He lay for a moment, stretching his buoyant body on the shelflike berth, his soles firmly against one wall, his head touching another, and wondered how a man could sleep in that bunk who was over six feet one. The Swastika had come from the railroad terminus at Flora City during the night, laden with small land buyers bound up the Chokohatchee River for the Paradise Gardens Colony, and had laid up at Gumbo Key at the mouth of the river to wait for daylight. Payne had secured passage upon it, bound for his prairie land beyond the head waters of the Chokohatchee. As he realized that dawn was coming and that soon he would see his land, he tumbled from his berth with something of the eagerness of a boy on the first day of the long vacation.
"Come on, Hig; daylight's coming."
Higgins, the other man in the room, stirred grudgingly. He was young in years but old in the ways of men, hardened by many hard jobs in rough corners of the world, and broad of body and round and red of head.
"Like the sunrise, do you?" grumbled Higgins. "Go ahead; soak your soul in it. My soul don't need soaking, so lemme sleep.

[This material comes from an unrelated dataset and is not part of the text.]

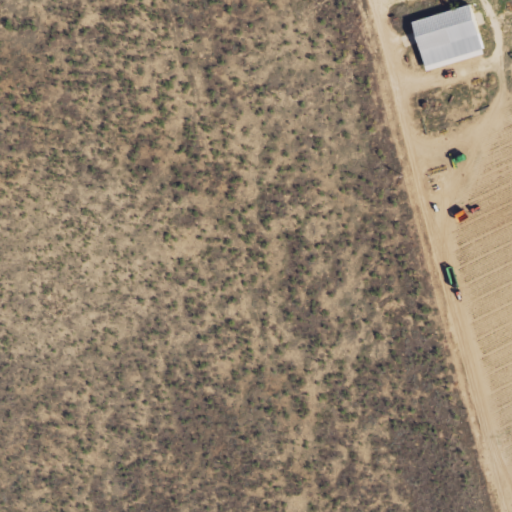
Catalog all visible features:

Or, here; mebbe you're out early for a glimpse at the young lady who kept to her room all last evening?"
"I scarcely noticed her."
"You're right; you didn't. That's why I been wondering if there ain't something wrong with you. Tall, slim, carried herself like a princess, and dressed——"
"Go back to sleep, Hig, you're still dreaming."
"A dream is right—but in the flesh—and you never noticed her!"
"I'm down here on business; haven't time for anything else. I'm going out and see what the country is like."
"Go ahead. By the purple shadows I can tell you that in a few minutes 'twill be sunrise, and all gaudier than a campmeeter's picture of heaven. So I'll just roll over and tear off ten winks more."